The girl leaned forward. She seemed about to stand up. The blue eyes changed, seemed somehow to intensify.

“If you think that—” she said, and her voice changed too. It was deeper, more vibrant.

“Wait a minute,” Pam said. “Wait a minute. You came here to—talk about this. Because, you said, you were—what did you say?—so alone. So, I suppose, because you wanted help. Isn't that right?”

“I don't know,” the girl said. “You and Mr. North seemed—like people who would understand. And once Jamey said something about your having had experience in things like this. And then I thought I could find out—”

“I know,” Pam said. “How things were going. As concerning Mr. Hunter. Well—I've told you what I know about that. And I'm ready to help—anyway, to talk about it. But we can't if you won't.”

“I'm sorry,” Faith said. “No, I don't know any reason Carl could have had—any motive. And, I know he wouldn't do a thing like that anyway. And—I know that that isn't good enough. Is it?”

“No,” Pam said. “Faith—did you know that Jamey—wasn't well? That, actually, he didn't have much longer to live?”

The girl looked at her. The full blue eyes seemed, to Pam, to narrow a little. She said, “Why?”

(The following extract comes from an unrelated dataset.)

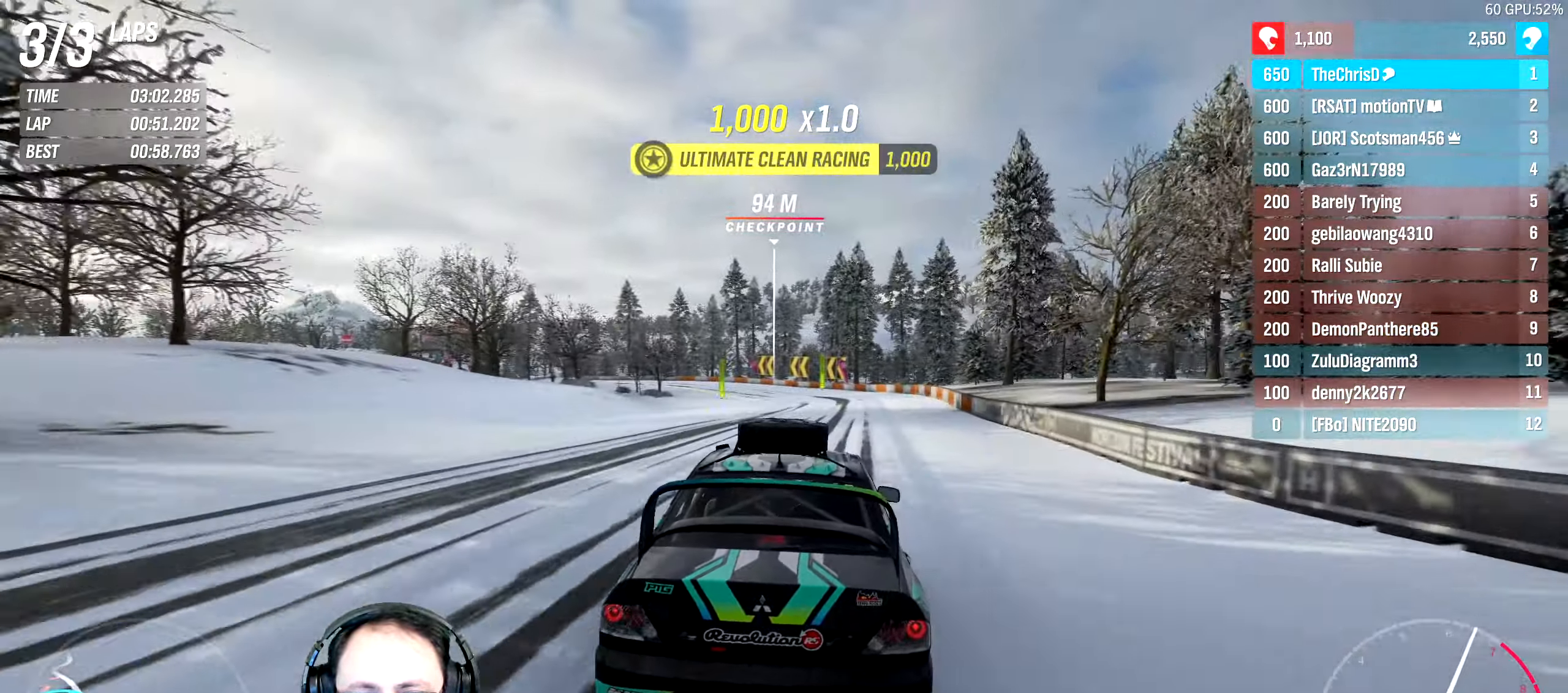
{"buttons": ["R2"], "left_stick": "left", "right_stick": "center", "events": [[150, "left_stick", "left"], [250, "left_stick", "center"], [483, "left_stick", "left"]]}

“You did, didn't you?” Pam said, taking a chance.

Faith hesitated.

“I didn't—know,” she said. “I was, from things he said—not definite things but—as if he were resigned—yes, I was afraid of it. But—why?”

“Oh,” Pam said. “I—wondered if you knew. In a way, it makes what's happened—well, easier to accept, doesn't it? You were fond—very fond—of Jamey. I know that. Even Jerry and I, although we only knew him a few months—”

It wasn't, Pam thought, particularly good. But it was as far as she wanted to go. Unless the girl herself—

“That really isn't why you brought it up, is it?” Faith said. She was much steadier now; that, at any rate, had been gained. “What you meant was—Jamey didn't have any real reason to live. It was going to be—painful?”

“I think so,” Pam said.

“That he could—have arranged for somebody to make it—quicker? Easier? By—using hypnotism?”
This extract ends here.